# What the exercise asks:
The copy you return must match the listing word for word and carry no pictures.

# Material for this exercise:
^^^^^^^^

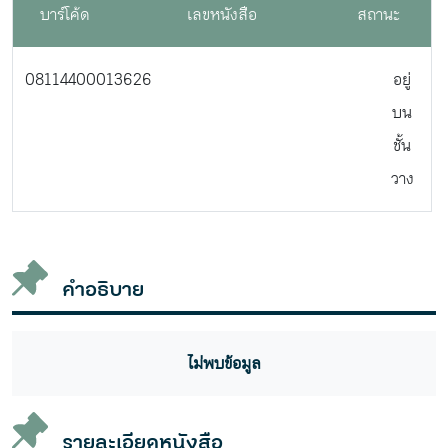
บาร์โค้ด
เลขหนังสือ
สถานะ
08114400013626
อยู่
บน
ชั้น
วาง
คำอธิบาย
ไม่พบข้อมูล
รายละเอียดหนังสือ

^^^^^^^^

# Worked solution:
บาร์โค้ด
เลขหนังสือ
สถานะ
08114400013626
อยู่
บน
ชั้น
วาง
คำอธิบาย
ไม่พบข้อมูล
รายละเอียดหนังสือ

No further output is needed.